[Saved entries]
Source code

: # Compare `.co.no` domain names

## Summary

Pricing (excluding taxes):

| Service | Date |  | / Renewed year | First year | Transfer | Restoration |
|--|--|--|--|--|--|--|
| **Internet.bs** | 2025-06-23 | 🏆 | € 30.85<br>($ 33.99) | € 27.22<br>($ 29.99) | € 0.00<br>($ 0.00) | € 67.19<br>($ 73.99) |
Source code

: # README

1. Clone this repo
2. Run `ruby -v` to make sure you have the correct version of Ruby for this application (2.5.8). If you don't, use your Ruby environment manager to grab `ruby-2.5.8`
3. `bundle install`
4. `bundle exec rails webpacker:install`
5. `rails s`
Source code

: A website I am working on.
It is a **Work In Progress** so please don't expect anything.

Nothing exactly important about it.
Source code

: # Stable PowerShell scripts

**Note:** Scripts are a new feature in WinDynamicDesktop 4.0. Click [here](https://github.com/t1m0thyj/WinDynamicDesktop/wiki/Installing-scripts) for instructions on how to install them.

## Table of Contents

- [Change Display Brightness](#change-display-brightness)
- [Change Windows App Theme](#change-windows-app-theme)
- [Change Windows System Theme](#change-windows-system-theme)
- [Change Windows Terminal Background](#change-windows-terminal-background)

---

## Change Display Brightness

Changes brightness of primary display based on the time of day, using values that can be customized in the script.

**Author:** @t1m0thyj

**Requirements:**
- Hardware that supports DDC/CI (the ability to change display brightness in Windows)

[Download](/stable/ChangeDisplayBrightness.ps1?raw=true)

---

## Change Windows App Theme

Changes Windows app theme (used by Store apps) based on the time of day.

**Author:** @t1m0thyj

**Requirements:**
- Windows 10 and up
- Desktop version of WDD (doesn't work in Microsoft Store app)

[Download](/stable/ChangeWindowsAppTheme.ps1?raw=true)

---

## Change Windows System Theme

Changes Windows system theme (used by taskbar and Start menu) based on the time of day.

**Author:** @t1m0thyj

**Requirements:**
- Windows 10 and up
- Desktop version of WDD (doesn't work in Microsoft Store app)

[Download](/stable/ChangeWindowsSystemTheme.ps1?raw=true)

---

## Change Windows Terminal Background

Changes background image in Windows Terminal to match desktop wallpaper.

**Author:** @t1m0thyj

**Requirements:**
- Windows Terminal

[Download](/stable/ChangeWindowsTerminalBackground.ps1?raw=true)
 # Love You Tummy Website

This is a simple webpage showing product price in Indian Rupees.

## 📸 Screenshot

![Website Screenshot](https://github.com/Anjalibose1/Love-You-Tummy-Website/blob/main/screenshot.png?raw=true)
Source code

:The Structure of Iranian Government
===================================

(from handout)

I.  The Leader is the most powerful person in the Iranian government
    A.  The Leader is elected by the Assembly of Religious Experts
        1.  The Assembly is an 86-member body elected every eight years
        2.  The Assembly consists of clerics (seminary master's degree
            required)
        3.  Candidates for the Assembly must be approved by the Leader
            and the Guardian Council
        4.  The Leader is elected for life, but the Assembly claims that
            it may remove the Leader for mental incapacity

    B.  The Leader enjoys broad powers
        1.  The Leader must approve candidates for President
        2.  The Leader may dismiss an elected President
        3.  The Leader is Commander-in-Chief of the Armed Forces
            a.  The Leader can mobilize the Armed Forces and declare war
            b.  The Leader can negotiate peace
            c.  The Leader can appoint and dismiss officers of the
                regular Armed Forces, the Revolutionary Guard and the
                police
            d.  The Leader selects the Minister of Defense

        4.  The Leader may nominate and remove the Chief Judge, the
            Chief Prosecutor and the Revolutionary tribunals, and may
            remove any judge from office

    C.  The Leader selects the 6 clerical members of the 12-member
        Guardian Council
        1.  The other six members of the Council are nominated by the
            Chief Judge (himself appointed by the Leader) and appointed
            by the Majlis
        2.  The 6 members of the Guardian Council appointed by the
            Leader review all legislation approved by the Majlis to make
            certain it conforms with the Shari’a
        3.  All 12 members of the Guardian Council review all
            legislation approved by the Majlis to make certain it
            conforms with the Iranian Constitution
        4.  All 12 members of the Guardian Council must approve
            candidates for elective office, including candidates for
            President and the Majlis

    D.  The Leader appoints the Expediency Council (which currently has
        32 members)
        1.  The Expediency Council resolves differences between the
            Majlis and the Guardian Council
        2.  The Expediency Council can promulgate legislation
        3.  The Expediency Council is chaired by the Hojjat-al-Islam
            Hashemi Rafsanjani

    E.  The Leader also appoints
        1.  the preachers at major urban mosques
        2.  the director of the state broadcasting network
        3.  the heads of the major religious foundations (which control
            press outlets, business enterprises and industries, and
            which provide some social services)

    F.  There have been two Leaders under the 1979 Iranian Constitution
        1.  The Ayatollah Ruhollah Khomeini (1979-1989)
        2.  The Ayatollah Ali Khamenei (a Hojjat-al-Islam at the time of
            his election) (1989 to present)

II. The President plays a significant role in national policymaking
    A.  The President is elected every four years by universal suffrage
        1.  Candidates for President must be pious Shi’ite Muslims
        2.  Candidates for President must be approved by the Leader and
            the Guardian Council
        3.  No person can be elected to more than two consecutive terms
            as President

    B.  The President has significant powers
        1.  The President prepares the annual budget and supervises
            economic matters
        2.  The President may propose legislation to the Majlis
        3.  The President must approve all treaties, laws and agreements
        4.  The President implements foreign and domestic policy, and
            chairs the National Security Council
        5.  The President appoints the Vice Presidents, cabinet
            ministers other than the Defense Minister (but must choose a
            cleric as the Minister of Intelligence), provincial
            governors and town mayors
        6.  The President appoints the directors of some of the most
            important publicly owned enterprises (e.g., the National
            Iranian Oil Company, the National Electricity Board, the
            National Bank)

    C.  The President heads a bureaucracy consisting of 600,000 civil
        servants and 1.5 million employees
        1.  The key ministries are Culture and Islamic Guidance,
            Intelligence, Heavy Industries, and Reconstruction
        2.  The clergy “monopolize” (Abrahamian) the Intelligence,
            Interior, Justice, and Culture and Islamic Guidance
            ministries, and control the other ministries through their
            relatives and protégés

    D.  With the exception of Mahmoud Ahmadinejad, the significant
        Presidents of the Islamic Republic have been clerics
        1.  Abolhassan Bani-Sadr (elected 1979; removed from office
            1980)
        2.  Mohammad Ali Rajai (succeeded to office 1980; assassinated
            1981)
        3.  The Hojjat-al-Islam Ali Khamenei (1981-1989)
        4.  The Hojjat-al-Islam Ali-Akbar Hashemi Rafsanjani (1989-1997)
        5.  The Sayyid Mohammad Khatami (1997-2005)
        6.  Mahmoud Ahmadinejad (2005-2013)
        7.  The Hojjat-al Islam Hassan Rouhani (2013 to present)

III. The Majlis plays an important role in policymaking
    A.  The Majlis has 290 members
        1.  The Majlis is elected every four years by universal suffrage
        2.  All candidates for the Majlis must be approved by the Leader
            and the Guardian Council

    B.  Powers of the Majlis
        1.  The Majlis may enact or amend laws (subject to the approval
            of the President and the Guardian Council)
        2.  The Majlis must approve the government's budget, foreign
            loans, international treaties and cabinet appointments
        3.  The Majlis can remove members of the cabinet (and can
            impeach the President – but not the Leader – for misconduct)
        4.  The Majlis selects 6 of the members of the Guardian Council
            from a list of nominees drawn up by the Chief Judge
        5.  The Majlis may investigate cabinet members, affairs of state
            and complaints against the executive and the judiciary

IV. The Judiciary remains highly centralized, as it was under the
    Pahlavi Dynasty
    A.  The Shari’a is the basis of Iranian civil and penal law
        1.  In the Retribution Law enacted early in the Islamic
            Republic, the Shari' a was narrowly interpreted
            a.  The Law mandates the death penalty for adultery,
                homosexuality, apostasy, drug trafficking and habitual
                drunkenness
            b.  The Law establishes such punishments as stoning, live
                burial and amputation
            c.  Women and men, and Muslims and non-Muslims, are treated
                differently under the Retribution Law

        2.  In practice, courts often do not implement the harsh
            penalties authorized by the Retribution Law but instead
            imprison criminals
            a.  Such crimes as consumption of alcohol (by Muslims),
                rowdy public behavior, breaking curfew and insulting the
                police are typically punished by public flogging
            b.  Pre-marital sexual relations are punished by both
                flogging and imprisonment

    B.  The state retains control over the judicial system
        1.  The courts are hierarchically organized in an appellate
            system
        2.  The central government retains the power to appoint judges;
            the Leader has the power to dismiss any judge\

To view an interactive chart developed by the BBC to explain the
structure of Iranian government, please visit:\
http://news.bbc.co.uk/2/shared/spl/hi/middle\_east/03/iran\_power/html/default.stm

About this task: Pull out every line of the material above that contains the word "been". Case counts, so match capital and lowercase letters exactly.

Your solution:
    F.  There have been two Leaders under the 1979 Iranian Constitution
        Presidents of the Islamic Republic have been clerics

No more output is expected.